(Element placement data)

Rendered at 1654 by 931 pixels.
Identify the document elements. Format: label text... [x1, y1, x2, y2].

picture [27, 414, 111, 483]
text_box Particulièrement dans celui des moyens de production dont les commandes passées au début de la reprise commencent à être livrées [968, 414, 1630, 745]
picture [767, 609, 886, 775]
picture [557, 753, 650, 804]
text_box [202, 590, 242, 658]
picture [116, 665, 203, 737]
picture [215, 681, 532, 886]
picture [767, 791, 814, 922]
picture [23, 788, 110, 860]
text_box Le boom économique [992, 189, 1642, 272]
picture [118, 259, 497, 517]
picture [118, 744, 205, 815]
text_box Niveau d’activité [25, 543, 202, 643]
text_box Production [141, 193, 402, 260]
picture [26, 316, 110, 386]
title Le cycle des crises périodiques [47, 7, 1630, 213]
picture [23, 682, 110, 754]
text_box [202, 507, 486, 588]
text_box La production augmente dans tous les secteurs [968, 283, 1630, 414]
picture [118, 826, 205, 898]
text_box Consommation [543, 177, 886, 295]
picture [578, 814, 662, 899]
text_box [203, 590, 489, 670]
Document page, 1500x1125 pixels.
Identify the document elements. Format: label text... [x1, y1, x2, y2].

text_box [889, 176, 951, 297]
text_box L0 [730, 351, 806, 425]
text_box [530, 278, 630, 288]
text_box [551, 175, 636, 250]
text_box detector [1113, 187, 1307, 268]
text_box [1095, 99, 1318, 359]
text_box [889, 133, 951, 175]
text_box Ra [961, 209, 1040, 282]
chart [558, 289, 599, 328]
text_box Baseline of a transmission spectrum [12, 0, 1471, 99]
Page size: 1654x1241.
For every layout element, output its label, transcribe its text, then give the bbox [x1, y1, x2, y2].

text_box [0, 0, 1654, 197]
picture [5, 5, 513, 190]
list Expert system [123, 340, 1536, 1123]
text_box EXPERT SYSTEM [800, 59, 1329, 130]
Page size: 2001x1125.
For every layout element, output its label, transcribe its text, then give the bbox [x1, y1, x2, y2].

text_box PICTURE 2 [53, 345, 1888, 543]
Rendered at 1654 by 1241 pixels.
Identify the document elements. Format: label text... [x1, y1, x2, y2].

Exercise prompt:
Turn each line of the material above into a row of a Markdown table with the columns "No." and "Line", numbering the rows in order. Leave out the blank lines.

Result of the exercise:
| No. | Line |
|---|---|
| 1 | Rendered at 1654 by 931 pixels. |
| 2 | Identify the document elements. Format: label text... [x1, y1, x2, y2]. |
| 3 | picture [27, 414, 111, 483] |
| 4 | text_box Particulièrement dans celui des moyens de production dont les commandes passées au début de la reprise commencent à être livrées [968, 414, 1630, 745] |
| 5 | picture [767, 609, 886, 775] |
| 6 | picture [557, 753, 650, 804] |
| 7 | text_box [202, 590, 242, 658] |
| 8 | picture [116, 665, 203, 737] |
| 9 | picture [215, 681, 532, 886] |
| 10 | picture [767, 791, 814, 922] |
| 11 | picture [23, 788, 110, 860] |
| 12 | text_box Le boom économique [992, 189, 1642, 272] |
| 13 | picture [118, 259, 497, 517] |
| 14 | picture [118, 744, 205, 815] |
| 15 | text_box Niveau d’activité [25, 543, 202, 643] |
| 16 | text_box Production [141, 193, 402, 260] |
| 17 | picture [26, 316, 110, 386] |
| 18 | title Le cycle des crises périodiques [47, 7, 1630, 213] |
| 19 | picture [23, 682, 110, 754] |
| 20 | text_box [202, 507, 486, 588] |
| 21 | text_box La production augmente dans tous les secteurs [968, 283, 1630, 414] |
| 22 | picture [118, 826, 205, 898] |
| 23 | text_box Consommation [543, 177, 886, 295] |
| 24 | picture [578, 814, 662, 899] |
| 25 | text_box [203, 590, 489, 670] |
| 26 | Document page, 1500x1125 pixels. |
| 27 | Identify the document elements. Format: label text... [x1, y1, x2, y2]. |
| 28 | text_box [889, 176, 951, 297] |
| 29 | text_box L0 [730, 351, 806, 425] |
| 30 | text_box [530, 278, 630, 288] |
| 31 | text_box [551, 175, 636, 250] |
| 32 | text_box detector [1113, 187, 1307, 268] |
| 33 | text_box [1095, 99, 1318, 359] |
| 34 | text_box [889, 133, 951, 175] |
| 35 | text_box Ra [961, 209, 1040, 282] |
| 36 | chart [558, 289, 599, 328] |
| 37 | text_box Baseline of a transmission spectrum [12, 0, 1471, 99] |
| 38 | Page size: 1654x1241. |
| 39 | For every layout element, output its label, transcribe its text, then give the bbox [x1, y1, x2, y2]. |
| 40 | text_box [0, 0, 1654, 197] |
| 41 | picture [5, 5, 513, 190] |
| 42 | list Expert system [123, 340, 1536, 1123] |
| 43 | text_box EXPERT SYSTEM [800, 59, 1329, 130] |
| 44 | Page size: 2001x1125. |
| 45 | For every layout element, output its label, transcribe its text, then give the bbox [x1, y1, x2, y2]. |
| 46 | text_box PICTURE 2 [53, 345, 1888, 543] |
| 47 | Rendered at 1654 by 1241 pixels. |
| 48 | Identify the document elements. Format: label text... [x1, y1, x2, y2]. |